Aber die Einwohner von Latacungo dachten edelmüthiger bei der Gefahr des gemeinschaftlichen Vaterlandes. Nichts würde sie bewogen haben, es zu verrathen, um einen augenblicklichen Vortheil dadurch zu gewinnen. Flores durfte deshalb mit voller Sicherheit auf die Unterstützung dieser Stadt rechnen, falls ihm das Kriegsglück für den Anfang abhold gewesen wäre.

Latacungo konnte außerdem in diesen Kriegen und diesen Angriffswaffen gegenüber auch für eine befestigte Stadt gelten, denn starke Lehmmauern umgaben das ganze Weichbild derselben, während selbst die außerhalb liegenden Gärten mit hohen Lehmwällen umringt sind, so daß sie einzeln vertheidigt werden konnten, einzeln genommen werden mußten.

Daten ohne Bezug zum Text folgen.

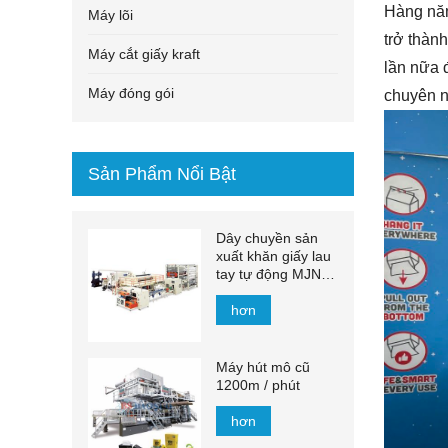
Hàng năm
Máy lõi
trở thàn
Máy cắt giấy kraft
lần nữa 
Máy đóng gói
chuyên n
Sản Phẩm Nổi Bật
Dây chuyền sản
xuất khăn giấy lau
tay tự động MJN-
PL
hơn
Máy hút mô cũ
1200m / phút
hơn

Umgehen aber durfte Franco die Stadt nicht, wenn er sie auch in dem breiten Thal leicht hätte bei Seite lassen können. Denn ein Heer im Rücken und eine feindliche Stadt voraus, mit keiner Möglichkeit, nach Osten oder Westen auszubiegen, ohne die bahnlosen Cordilleren zu überschreiten, wäre ein verzweifeltes Unternehmen gewesen.

Hier also mußte es – im ungünstigsten Fall für die Quitener – zur entscheidenden Schlacht kommen. Flores hoffte indessen schon früher mit dem Mulattengeneral fertig zu werden – nur seinen Rückzug wollte er sich decken – und dann rasch zum Angriff auf den Feind!